> Exercise:
Your output should be the exact lines from the start of the data through the line containing "## InsightSummaryTypeDef", with no pictures.

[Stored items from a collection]
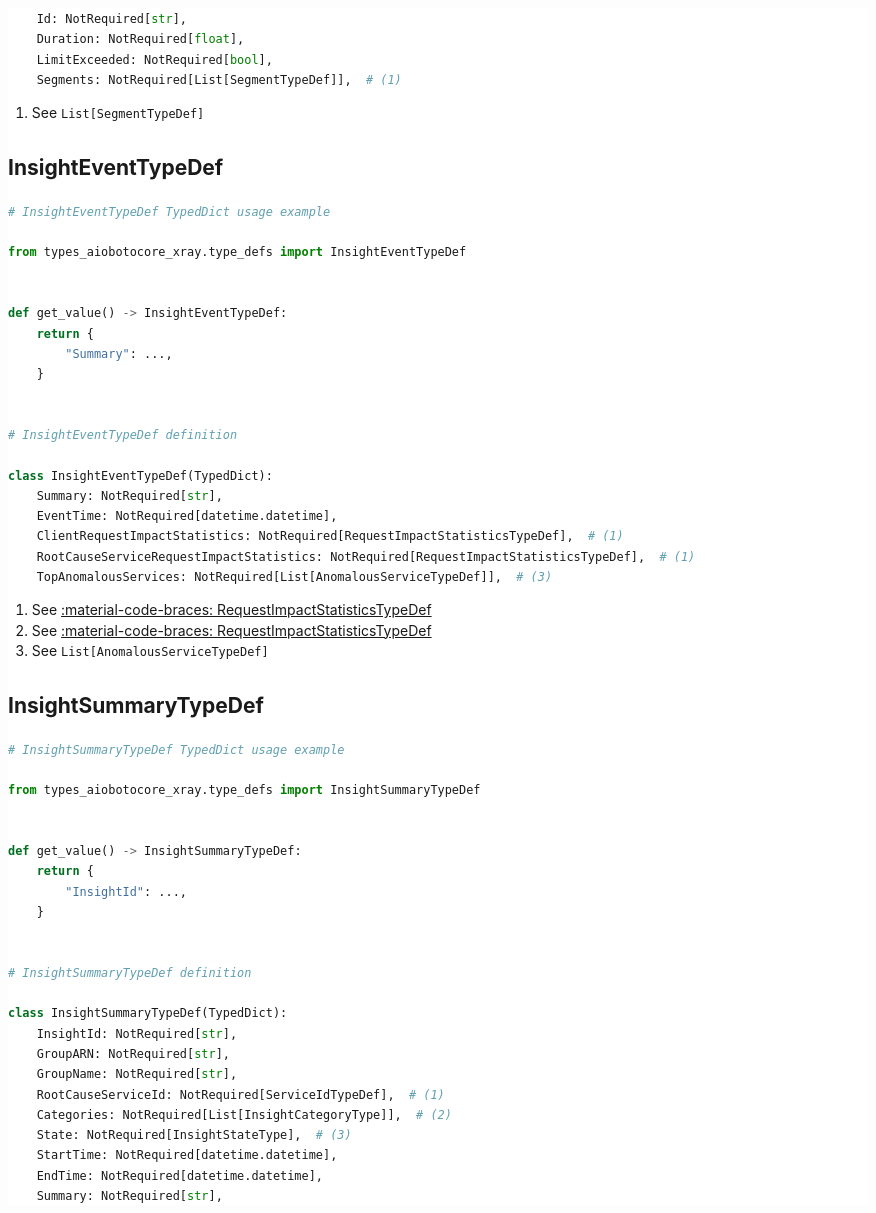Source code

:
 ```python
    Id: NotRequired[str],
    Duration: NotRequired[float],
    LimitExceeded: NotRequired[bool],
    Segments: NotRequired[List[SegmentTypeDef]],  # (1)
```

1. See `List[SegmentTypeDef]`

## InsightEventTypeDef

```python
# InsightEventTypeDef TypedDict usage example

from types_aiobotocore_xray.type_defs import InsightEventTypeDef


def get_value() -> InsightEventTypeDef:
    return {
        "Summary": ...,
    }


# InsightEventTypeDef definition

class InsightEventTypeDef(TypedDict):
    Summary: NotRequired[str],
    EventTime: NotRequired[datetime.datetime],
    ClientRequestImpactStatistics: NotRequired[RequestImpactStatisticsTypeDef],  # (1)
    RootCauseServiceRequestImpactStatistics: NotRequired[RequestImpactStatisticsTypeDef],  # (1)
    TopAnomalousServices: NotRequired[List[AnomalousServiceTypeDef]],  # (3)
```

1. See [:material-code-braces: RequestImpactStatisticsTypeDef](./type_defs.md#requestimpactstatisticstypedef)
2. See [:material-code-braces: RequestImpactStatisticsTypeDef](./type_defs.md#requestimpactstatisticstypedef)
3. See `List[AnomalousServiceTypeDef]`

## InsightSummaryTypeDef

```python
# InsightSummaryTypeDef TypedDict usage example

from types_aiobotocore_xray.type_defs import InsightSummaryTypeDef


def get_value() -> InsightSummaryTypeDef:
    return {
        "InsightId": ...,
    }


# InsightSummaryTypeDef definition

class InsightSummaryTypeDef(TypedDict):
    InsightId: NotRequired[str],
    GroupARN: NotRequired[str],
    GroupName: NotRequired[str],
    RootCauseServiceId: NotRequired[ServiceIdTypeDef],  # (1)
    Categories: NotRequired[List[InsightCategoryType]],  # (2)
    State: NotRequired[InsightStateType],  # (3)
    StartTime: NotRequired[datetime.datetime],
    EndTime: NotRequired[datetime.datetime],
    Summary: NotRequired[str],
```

> Response box:
Source code

:
 ```python
    Id: NotRequired[str],
    Duration: NotRequired[float],
    LimitExceeded: NotRequired[bool],
    Segments: NotRequired[List[SegmentTypeDef]],  # (1)
```

1. See `List[SegmentTypeDef]`

## InsightEventTypeDef

```python
# InsightEventTypeDef TypedDict usage example

from types_aiobotocore_xray.type_defs import InsightEventTypeDef


def get_value() -> InsightEventTypeDef:
    return {
        "Summary": ...,
    }


# InsightEventTypeDef definition

class InsightEventTypeDef(TypedDict):
    Summary: NotRequired[str],
    EventTime: NotRequired[datetime.datetime],
    ClientRequestImpactStatistics: NotRequired[RequestImpactStatisticsTypeDef],  # (1)
    RootCauseServiceRequestImpactStatistics: NotRequired[RequestImpactStatisticsTypeDef],  # (1)
    TopAnomalousServices: NotRequired[List[AnomalousServiceTypeDef]],  # (3)
```

1. See [:material-code-braces: RequestImpactStatisticsTypeDef](./type_defs.md#requestimpactstatisticstypedef)
2. See [:material-code-braces: RequestImpactStatisticsTypeDef](./type_defs.md#requestimpactstatisticstypedef)
3. See `List[AnomalousServiceTypeDef]`

## InsightSummaryTypeDef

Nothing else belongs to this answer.